### WHAT THE TASK ASKS
Rewrite everything from the line containing "Mit den [b], [i] und [u] T" down to the line containing "Mit dem [color] Tag kann", changing each "Text" to "Satz" and keeping everything else the same. Give only those lines.

### INPUT FOR THIS TASK
--------
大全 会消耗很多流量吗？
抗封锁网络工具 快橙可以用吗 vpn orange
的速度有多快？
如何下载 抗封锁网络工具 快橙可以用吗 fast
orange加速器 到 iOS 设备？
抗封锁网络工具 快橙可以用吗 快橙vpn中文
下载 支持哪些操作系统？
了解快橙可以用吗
--------
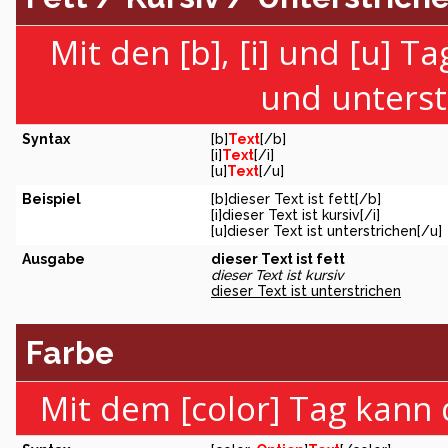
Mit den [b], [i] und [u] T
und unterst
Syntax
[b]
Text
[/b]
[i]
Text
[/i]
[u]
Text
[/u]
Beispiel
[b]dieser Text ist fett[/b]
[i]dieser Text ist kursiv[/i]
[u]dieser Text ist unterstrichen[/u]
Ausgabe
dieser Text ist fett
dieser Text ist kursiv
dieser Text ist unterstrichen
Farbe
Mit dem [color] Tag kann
--------
### SOLUTION TO THE EXERCISE
Mit den [b], [i] und [u] T
und unterst
Syntax
[b]
Satz
[/b]
[i]
Satz
[/i]
[u]
Satz
[/u]
Beispiel
[b]dieser Satz ist fett[/b]
[i]dieser Satz ist kursiv[/i]
[u]dieser Satz ist unterstrichen[/u]
Ausgabe
dieser Satz ist fett
dieser Satz ist kursiv
dieser Satz ist unterstrichen
Farbe
Mit dem [color] Tag kann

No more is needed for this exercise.